▶ [WHAT TO PRODUCE]: In the stretch of items from the line containing "median 132600, box" through the line containing "Reading left to right, list", could you change "transcribe" to "write out" and write those lines out again with nothing else altered?

(Chart understanding data)
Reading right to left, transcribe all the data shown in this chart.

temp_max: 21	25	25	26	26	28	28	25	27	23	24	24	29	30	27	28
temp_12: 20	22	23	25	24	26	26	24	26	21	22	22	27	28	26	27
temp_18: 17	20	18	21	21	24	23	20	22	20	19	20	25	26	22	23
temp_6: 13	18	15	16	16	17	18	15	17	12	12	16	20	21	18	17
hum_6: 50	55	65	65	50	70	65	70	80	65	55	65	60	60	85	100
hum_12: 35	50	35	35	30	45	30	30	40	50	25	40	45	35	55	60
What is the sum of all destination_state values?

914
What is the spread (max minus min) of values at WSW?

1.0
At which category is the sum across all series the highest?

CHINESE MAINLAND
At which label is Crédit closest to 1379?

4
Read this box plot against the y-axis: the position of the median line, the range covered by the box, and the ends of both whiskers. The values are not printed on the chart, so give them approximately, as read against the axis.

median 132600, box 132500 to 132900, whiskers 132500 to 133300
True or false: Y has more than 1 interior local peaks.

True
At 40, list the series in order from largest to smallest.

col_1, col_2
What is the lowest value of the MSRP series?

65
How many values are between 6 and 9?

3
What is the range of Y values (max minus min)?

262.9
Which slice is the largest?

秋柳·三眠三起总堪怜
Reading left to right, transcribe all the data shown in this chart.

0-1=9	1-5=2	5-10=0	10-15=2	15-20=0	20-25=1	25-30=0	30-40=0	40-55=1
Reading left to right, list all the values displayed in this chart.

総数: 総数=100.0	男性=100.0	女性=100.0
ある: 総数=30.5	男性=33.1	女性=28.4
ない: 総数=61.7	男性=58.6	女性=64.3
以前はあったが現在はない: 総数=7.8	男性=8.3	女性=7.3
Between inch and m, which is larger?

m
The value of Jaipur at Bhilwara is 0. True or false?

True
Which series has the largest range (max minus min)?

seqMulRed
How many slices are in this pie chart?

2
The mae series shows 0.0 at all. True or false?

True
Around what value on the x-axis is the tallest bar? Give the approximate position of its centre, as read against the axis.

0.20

▶ [TASK RESPONSE]:
median 132600, box 132500 to 132900, whiskers 132500 to 133300
True or false: Y has more than 1 interior local peaks.

True
At 40, list the series in order from largest to smallest.

col_1, col_2
What is the lowest value of the MSRP series?

65
How many values are between 6 and 9?

3
What is the range of Y values (max minus min)?

262.9
Which slice is the largest?

秋柳·三眠三起总堪怜
Reading left to right, write out all the data shown in this chart.

0-1=9	1-5=2	5-10=0	10-15=2	15-20=0	20-25=1	25-30=0	30-40=0	40-55=1
Reading left to right, list all the values displayed in this chart.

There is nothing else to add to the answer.